◆ BLOCO DE TEXTO
• Jornal Abaixo Assinado

A luta de classes de botequim


Nos bares da vida acontece uma silenciosa luta de classes de botequim

*Miguel Pinho

Quem frequenta os bares do Rio de Janeirosente a diferença no tratamento quando viaja para outras cidades. Aqui estamos acostumados a implorar por um cardápio, esperarmuito pela reposição da cerveja e com as caras fechadas dos garçons. Quando estou outra cidade e recebo de pronto o cardápio e nem preciso pedir nova cerveja para mesa desconfio que esteja em alguma filmagem de pegadinha do finado programa do João Kléber.

O Rio de Janeiro não é qualquer cidade, aqui é a cidade da insubordinação. A gente no comecinho do século XX fez do Centro uma pequena comuna de Paris, cheia de barricadas, porque não queríamos que os médicos vissem nossos traseiros, para aplicar uma vacina vinda sabe-se lá de onde.Isso aqui é o Rio que elegeu o Brizola de baixo das barbas dos milicos em 83. Então insubordinação é com a gente mesmo. E os garçons da cidade maravilhosa não poderiam ser outra coisa.

“Opa, vai demorar ainda a sair o meu pedido?”, “Ô meu patrão, tá saindo já!”, e depois disso você ainda vai esperar mais 45 minutos.  Mas você não entendeu onde está localizado o problema, está bem ali no “meu patrão”. É um dos conflitos mais antigos da humanidade, o antagonismo entre homens livres e escravos, patrícios e plebeus, senhores e servos e patrões e empregados: a boa e velha luta de classes. E agora você deve estar se perguntando: se o problema é entre patrões e empregados, porque ele não quebra pau com o dono do bar em vez de não me atender direito? Amigo, os caminhos da consciência da classe são tortuosos. Por exemplo, os Ludistas eram operários que destruíam máquinas no início do século XIX, na Inglaterra, porque achavam que elas eram a causa de sua penúria e não a exploração patronal. Ao pedir o seu chopinho gelado, o frango a passarinho no capricho ou a ser o último a sair do bar, você é visto pelos garçons como a razão da sua penúria.

◆ INSTRUÇÕES DE TRABALHO
1 - No texto sobre a luta de classes de botequim, quem eram os Ludistas?
2 - Liste todos os pares de grupos opostos que o texto sobre a luta de classes de botequim menciona como exemplos do antagonismo entre classes.
3 - Escreva a continuação do texto sobre a luta de classes de botequim a partir do ponto em que ele termina.

◆ MATERIAL FORNECIDO
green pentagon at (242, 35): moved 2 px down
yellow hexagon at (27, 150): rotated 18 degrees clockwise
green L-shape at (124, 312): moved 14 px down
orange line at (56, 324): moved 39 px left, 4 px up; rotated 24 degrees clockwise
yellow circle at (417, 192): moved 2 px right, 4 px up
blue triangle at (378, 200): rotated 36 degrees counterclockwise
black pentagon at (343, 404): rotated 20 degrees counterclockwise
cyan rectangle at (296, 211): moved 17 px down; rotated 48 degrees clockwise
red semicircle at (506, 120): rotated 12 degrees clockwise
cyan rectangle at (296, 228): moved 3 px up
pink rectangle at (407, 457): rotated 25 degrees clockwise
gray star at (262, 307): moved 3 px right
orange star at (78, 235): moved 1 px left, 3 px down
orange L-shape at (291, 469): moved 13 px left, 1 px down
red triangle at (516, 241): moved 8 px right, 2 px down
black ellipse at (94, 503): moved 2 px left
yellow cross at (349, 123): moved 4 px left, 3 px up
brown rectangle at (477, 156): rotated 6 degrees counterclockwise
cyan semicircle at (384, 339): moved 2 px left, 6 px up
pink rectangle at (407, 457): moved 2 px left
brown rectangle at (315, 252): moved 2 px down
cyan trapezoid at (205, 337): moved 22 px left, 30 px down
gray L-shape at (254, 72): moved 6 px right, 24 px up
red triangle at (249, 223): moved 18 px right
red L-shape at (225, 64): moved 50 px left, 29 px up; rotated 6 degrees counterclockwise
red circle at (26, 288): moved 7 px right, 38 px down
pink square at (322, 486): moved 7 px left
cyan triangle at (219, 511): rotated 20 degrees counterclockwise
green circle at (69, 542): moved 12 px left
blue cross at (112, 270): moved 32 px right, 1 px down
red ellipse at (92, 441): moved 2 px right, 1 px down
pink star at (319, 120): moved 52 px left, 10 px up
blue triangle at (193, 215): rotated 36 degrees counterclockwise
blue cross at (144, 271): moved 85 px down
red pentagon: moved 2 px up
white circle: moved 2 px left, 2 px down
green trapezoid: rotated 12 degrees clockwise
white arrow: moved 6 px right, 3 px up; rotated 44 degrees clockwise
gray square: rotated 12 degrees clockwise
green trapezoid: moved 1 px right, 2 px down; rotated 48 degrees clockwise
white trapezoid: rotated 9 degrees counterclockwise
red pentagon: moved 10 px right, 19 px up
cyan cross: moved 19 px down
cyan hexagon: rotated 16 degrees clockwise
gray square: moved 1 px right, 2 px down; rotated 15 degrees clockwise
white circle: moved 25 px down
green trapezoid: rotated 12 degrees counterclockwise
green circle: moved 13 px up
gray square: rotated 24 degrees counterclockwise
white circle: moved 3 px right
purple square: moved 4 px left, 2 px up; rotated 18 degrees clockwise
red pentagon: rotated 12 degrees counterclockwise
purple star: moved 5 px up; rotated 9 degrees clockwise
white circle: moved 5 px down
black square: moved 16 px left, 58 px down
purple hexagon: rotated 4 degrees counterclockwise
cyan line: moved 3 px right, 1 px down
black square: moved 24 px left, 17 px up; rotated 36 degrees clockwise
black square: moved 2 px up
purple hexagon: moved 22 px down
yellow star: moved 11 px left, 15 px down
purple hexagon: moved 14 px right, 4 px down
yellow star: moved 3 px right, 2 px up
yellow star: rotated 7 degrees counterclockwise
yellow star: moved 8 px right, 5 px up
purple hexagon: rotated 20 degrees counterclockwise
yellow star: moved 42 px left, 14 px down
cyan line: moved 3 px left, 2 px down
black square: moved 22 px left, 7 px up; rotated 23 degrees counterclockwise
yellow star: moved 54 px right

◆ RESPOSTAS POR ITEM
1 - Eram operários que destruíam máquinas no início do século XIX, na Inglaterra.

2 - Homens livres e escravos; patrícios e plebeus; senhores e servos; patrões e empregados.

3 -
Alguns tentam driblar a luta de classes através do caminho da conciliação, ficando íntimos do garçom, chamando pelo nome ou apelido. Isso é inócuo, o desprestígio com os clientes é implacável.

Esse Rio insubordinado de garçons rebeldes não vai mudar com o seu chilique. Não ouse iniciar campanhas de boicote aos 10%, a não ser que queira nunca mais ser servido na vida. Torça para que os garçons tomem consciência de seu papel na história, assim como os operários ingleses, e se voltem contra os seus patrões ou seu frango a passarinho além de não vir no capricho, ainda vai demorar.